§ **Collected data**
§ §
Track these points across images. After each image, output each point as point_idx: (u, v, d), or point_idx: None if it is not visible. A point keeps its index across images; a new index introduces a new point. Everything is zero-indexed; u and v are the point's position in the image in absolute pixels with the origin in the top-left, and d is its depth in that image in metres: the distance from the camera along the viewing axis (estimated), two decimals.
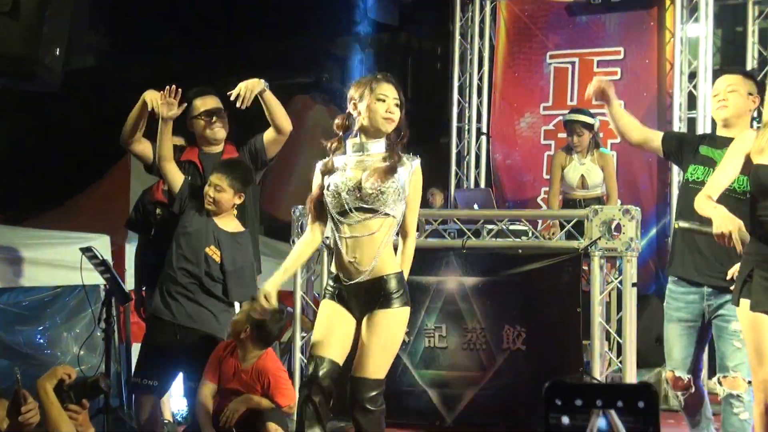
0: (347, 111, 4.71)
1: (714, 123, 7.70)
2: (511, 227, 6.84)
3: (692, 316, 5.15)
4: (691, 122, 8.22)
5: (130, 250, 7.50)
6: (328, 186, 4.61)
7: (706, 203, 4.51)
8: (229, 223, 5.81)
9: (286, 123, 5.88)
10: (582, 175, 8.02)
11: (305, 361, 6.98)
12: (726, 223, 4.30)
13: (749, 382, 4.93)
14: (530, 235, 6.73)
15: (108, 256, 7.13)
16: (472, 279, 6.56)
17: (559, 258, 6.29)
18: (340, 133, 4.72)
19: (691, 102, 8.30)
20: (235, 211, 5.85)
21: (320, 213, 4.72)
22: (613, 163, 8.14)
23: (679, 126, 8.12)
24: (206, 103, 6.13)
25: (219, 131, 6.12)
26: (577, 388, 2.18)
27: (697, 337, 5.16)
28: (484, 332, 6.55)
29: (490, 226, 6.90)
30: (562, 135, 8.35)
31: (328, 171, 4.65)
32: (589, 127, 7.96)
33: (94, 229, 7.77)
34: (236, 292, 5.74)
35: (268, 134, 5.95)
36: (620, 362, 6.17)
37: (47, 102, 12.11)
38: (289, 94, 11.35)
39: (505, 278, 6.53)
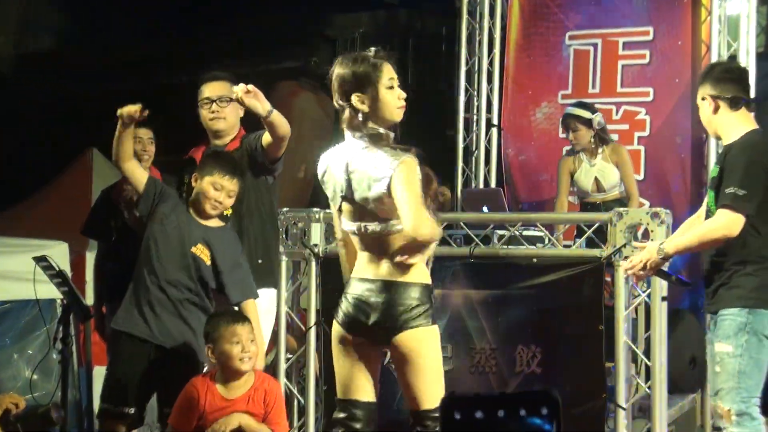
§ §
§ **Problem to work on**
Keep the pictures out of your copy, and repeat every entry above exactly.

§ **Solution to this task**
Track these points across images. After each image, output each point as point_idx: (u, v, d), or point_idx: None if it is not visible. A point keeps its index across images; a new index introduces a new point. Everything is zero-indexed; u and v are the point's position in the image in absolute pixels with the origin in the top-left, and d is its depth in that image in metres: the distance from the camera along the viewing axis (estimated), two decimals.
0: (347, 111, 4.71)
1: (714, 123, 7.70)
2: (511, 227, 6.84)
3: (692, 316, 5.15)
4: (691, 122, 8.22)
5: (130, 250, 7.50)
6: (328, 186, 4.61)
7: (706, 203, 4.51)
8: (229, 223, 5.81)
9: (286, 123, 5.88)
10: (582, 175, 8.02)
11: (305, 361, 6.98)
12: (726, 223, 4.30)
13: (749, 382, 4.93)
14: (530, 235, 6.73)
15: (108, 256, 7.13)
16: (472, 279, 6.56)
17: (559, 258, 6.29)
18: (340, 133, 4.72)
19: (691, 102, 8.30)
20: (235, 211, 5.85)
21: (320, 213, 4.72)
22: (613, 163, 8.14)
23: (679, 126, 8.12)
24: (206, 103, 6.13)
25: (219, 131, 6.12)
26: (577, 388, 2.18)
27: (697, 337, 5.16)
28: (484, 332, 6.55)
29: (490, 226, 6.90)
30: (562, 135, 8.35)
31: (328, 171, 4.65)
32: (589, 127, 7.96)
33: (94, 229, 7.77)
34: (236, 292, 5.74)
35: (268, 134, 5.95)
36: (620, 362, 6.17)
37: (47, 102, 12.11)
38: (289, 94, 11.35)
39: (505, 278, 6.53)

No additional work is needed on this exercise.